Work request: A complete answer lists every line of the entries below where the string "andere" appears.

[Collected data]
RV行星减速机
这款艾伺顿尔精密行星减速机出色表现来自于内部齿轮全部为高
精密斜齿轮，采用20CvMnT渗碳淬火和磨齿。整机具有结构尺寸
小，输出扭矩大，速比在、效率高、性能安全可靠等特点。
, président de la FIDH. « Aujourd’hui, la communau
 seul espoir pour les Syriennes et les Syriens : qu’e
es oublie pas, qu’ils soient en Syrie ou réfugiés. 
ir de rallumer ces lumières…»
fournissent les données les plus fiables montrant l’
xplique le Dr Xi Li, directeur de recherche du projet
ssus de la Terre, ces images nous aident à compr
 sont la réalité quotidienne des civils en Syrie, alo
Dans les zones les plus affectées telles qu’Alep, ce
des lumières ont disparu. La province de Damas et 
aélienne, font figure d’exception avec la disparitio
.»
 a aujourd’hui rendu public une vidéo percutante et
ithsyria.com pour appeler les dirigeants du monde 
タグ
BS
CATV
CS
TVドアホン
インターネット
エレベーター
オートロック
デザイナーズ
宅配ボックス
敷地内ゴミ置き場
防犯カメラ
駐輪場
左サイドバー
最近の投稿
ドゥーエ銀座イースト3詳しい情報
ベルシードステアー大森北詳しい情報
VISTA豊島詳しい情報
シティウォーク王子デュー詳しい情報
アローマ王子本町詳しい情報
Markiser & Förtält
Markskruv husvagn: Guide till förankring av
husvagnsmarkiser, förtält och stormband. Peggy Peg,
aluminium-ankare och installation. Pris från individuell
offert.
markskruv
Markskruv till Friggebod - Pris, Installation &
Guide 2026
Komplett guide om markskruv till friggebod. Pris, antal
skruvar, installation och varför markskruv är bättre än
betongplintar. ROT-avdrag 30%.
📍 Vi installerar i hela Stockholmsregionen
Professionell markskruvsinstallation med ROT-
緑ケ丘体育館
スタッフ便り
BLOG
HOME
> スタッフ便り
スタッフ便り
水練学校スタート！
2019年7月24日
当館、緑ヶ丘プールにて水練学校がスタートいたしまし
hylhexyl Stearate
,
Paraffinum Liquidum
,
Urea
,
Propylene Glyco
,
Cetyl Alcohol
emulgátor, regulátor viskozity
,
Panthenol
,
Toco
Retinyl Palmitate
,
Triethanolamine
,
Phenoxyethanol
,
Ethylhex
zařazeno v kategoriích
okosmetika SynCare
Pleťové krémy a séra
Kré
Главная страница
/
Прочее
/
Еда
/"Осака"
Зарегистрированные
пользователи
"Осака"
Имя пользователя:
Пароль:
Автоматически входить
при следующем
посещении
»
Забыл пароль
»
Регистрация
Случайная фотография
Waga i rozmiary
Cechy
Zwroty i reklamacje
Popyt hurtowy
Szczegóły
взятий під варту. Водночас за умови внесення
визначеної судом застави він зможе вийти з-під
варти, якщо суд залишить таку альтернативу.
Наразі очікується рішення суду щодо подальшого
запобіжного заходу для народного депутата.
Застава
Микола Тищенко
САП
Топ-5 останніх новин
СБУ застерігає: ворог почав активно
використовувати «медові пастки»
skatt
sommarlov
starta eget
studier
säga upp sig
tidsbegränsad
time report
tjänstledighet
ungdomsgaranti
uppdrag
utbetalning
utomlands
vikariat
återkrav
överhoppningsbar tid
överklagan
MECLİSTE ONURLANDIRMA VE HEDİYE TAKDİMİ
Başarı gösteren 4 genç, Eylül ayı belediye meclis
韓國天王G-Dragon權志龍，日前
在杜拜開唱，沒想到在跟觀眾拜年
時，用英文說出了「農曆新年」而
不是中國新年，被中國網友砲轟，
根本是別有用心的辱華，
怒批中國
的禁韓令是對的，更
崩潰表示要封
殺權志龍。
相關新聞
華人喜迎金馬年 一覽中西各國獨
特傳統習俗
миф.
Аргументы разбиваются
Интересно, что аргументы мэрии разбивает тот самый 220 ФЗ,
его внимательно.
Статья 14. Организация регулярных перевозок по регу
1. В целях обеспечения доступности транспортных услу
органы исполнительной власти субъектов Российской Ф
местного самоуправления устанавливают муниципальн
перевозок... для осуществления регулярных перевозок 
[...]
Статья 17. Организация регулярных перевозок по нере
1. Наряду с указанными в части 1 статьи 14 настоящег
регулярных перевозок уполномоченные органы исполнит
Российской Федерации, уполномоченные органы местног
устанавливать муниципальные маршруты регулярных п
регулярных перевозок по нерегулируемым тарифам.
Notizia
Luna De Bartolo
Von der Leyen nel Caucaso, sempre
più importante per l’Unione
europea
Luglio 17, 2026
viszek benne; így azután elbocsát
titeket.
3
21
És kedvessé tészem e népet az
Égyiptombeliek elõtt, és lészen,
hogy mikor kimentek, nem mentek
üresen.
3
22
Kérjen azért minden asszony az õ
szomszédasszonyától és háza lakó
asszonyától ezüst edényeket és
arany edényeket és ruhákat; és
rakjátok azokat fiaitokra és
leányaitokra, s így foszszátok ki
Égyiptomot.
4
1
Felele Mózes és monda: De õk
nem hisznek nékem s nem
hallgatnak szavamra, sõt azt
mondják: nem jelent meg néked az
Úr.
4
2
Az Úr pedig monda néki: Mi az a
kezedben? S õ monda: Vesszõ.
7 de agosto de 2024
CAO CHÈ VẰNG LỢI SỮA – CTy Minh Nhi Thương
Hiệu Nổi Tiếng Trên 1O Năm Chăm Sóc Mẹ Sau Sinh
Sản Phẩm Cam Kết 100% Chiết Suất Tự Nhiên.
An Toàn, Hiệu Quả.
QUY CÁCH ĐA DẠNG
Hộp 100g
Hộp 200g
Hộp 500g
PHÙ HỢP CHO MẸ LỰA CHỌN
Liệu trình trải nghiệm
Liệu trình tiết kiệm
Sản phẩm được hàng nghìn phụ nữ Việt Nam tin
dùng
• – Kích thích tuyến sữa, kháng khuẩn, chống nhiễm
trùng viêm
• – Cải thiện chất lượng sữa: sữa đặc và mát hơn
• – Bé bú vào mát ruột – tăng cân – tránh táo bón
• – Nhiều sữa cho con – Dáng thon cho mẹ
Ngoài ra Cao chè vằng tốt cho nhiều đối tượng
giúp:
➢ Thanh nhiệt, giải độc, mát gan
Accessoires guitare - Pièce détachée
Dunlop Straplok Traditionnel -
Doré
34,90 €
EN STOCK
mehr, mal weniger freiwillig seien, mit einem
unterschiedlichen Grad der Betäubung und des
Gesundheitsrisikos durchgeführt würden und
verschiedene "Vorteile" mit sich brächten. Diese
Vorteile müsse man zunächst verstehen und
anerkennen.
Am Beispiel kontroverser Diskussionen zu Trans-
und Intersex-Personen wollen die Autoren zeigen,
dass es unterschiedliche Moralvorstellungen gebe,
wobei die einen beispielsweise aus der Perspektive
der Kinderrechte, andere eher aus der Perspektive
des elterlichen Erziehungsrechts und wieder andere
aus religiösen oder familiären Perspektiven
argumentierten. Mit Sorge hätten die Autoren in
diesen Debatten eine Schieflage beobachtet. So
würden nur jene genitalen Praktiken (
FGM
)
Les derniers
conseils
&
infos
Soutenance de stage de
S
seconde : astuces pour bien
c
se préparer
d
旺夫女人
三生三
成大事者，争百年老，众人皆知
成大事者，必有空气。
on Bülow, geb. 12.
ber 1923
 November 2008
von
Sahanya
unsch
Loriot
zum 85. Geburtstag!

Expected answer:
der Kinderrechte, andere eher aus der Perspektive
des elterlichen Erziehungsrechts und wieder andere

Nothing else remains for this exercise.